### WHAT NEEDS TO BE DONE
Scanning the entries below, copy every line that contains the word "Chair".

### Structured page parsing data

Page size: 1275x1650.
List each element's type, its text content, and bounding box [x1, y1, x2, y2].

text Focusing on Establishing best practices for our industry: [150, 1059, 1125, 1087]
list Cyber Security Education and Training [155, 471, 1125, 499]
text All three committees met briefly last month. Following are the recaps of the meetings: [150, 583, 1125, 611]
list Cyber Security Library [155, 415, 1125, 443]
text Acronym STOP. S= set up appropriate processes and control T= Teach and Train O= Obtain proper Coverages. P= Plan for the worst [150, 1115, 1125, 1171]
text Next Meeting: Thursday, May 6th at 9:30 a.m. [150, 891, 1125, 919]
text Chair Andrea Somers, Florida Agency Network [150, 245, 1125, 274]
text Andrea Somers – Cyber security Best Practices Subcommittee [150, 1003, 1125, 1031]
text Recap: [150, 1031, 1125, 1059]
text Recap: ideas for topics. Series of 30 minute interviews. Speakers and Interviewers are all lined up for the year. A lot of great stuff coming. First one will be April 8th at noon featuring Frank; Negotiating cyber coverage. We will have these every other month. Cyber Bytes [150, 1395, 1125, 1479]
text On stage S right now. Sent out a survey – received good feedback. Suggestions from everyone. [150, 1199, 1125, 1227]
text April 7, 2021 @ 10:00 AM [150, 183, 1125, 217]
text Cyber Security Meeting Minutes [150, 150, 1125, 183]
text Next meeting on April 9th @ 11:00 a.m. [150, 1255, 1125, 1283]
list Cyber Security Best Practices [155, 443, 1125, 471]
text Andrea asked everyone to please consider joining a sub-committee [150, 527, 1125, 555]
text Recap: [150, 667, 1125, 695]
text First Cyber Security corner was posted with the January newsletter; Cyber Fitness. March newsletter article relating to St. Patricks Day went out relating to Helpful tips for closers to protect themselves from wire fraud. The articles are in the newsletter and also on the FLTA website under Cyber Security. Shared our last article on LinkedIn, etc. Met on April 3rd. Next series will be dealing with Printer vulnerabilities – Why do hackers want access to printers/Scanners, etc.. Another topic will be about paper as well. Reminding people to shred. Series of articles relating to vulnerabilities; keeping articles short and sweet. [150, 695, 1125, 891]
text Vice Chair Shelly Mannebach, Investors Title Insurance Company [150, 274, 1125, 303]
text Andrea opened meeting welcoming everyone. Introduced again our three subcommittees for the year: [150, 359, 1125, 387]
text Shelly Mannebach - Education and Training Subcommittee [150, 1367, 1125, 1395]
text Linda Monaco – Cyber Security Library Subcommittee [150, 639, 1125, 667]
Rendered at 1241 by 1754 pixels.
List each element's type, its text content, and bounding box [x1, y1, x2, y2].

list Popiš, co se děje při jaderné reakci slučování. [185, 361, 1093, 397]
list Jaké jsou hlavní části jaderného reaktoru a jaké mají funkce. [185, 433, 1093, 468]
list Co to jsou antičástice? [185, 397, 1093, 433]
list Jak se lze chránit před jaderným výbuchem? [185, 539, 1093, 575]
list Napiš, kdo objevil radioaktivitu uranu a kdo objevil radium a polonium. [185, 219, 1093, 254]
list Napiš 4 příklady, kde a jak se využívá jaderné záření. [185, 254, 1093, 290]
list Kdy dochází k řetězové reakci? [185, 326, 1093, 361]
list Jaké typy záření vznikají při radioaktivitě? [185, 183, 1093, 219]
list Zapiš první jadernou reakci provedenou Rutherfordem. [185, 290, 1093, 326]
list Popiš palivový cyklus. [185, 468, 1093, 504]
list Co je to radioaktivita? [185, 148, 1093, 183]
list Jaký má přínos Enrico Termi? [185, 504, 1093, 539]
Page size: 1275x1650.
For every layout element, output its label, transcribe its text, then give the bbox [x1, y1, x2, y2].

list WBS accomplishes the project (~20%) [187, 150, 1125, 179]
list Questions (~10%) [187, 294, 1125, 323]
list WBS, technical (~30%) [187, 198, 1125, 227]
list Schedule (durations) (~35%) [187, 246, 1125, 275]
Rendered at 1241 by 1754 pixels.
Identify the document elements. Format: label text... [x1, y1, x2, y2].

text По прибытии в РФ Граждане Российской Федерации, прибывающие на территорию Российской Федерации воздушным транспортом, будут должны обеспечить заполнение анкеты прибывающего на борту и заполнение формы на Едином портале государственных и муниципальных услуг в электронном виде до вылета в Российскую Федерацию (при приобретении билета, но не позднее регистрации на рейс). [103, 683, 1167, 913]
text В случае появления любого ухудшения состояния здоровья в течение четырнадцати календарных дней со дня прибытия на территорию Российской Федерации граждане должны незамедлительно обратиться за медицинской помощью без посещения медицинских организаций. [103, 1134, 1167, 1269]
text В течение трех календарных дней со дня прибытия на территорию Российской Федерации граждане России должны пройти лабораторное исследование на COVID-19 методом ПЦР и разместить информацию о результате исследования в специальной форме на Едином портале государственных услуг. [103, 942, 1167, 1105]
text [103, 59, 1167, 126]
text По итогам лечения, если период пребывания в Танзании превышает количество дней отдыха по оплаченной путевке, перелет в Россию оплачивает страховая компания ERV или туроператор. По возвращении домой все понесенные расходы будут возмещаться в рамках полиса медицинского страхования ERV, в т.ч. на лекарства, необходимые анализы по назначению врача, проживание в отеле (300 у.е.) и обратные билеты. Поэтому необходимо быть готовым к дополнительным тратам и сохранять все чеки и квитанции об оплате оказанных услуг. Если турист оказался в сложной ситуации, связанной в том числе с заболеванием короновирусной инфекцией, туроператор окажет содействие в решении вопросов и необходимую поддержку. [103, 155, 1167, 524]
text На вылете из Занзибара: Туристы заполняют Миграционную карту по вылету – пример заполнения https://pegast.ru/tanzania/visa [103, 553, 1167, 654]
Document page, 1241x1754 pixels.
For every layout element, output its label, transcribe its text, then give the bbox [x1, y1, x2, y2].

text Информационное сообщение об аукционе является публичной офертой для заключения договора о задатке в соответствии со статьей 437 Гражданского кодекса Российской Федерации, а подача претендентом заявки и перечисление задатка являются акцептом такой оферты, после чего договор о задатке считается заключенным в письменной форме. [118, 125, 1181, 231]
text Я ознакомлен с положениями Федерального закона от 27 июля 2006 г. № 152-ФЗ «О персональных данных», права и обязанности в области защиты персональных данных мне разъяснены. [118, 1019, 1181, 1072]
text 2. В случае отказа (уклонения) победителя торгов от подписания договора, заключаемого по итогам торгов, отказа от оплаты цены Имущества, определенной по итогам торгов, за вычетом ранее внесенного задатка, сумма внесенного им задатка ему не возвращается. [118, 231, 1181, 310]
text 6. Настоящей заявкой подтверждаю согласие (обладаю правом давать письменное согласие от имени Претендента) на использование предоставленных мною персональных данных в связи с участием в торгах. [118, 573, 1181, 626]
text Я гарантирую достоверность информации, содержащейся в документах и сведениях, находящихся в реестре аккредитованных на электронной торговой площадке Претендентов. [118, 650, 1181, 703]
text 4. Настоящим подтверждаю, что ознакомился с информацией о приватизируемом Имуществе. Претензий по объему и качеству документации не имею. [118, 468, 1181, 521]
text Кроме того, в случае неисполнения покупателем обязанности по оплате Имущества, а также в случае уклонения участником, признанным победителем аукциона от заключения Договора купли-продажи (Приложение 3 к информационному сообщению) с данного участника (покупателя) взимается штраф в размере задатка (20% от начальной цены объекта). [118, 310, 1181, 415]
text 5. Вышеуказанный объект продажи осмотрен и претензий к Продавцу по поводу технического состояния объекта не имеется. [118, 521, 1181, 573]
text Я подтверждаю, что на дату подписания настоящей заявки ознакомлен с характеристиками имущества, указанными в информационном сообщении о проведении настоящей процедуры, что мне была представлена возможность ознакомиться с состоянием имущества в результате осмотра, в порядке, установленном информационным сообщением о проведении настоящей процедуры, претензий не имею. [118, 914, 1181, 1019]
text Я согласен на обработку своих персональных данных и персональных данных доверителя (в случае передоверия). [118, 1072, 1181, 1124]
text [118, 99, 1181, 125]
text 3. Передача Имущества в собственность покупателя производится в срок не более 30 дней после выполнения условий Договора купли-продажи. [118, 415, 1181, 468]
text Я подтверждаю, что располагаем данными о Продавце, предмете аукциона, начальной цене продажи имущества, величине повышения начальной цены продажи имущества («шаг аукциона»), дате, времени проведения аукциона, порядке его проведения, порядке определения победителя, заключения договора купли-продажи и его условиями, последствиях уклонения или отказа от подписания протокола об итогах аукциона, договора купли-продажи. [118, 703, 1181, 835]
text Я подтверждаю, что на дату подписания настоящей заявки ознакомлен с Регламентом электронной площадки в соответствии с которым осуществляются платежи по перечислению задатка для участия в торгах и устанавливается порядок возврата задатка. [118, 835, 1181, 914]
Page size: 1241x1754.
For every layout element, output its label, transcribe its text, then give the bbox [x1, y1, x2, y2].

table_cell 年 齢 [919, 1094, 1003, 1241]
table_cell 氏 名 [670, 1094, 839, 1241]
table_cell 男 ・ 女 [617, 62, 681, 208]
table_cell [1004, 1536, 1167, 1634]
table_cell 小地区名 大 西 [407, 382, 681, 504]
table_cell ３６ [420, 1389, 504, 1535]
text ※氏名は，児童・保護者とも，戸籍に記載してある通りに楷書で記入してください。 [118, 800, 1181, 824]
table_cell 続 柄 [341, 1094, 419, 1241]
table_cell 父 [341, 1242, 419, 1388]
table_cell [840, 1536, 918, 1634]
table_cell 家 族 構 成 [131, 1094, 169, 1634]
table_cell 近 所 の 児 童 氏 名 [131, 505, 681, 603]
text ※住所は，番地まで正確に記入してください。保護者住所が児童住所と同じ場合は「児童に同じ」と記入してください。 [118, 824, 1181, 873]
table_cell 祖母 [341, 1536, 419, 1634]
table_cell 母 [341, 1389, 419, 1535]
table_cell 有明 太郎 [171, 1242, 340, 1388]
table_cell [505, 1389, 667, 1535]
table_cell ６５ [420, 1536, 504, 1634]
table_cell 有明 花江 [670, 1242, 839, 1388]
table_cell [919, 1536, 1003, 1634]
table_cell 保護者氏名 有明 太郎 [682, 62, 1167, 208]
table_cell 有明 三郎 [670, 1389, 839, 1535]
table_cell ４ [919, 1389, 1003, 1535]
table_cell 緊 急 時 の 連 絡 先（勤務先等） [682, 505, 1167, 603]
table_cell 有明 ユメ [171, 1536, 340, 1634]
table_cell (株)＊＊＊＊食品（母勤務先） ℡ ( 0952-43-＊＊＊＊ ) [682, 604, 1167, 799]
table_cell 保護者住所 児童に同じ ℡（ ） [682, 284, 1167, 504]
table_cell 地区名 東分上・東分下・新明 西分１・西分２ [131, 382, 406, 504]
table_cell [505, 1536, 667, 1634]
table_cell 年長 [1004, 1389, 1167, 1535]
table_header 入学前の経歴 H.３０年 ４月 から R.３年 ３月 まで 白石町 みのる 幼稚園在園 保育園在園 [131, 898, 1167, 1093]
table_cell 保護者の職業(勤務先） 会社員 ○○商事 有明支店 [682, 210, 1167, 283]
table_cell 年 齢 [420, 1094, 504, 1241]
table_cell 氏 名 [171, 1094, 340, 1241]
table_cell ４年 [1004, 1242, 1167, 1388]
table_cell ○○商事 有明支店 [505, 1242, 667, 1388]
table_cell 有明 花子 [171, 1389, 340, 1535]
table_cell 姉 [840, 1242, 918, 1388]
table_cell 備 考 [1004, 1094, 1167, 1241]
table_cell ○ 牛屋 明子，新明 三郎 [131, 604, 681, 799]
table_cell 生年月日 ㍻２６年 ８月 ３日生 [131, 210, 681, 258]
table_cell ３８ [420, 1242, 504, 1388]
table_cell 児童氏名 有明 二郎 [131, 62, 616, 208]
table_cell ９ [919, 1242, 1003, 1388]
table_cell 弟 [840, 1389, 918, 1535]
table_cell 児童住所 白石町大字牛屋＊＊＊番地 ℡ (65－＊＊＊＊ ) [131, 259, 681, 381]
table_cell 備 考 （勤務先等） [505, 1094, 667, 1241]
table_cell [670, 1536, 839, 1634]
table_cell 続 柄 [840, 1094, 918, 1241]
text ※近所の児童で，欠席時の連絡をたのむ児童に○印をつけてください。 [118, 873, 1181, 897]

### ANSWER BELOW
text Chair Andrea Somers, Florida Agency Network [150, 245, 1125, 274]
text Vice Chair Shelly Mannebach, Investors Title Insurance Company [150, 274, 1125, 303]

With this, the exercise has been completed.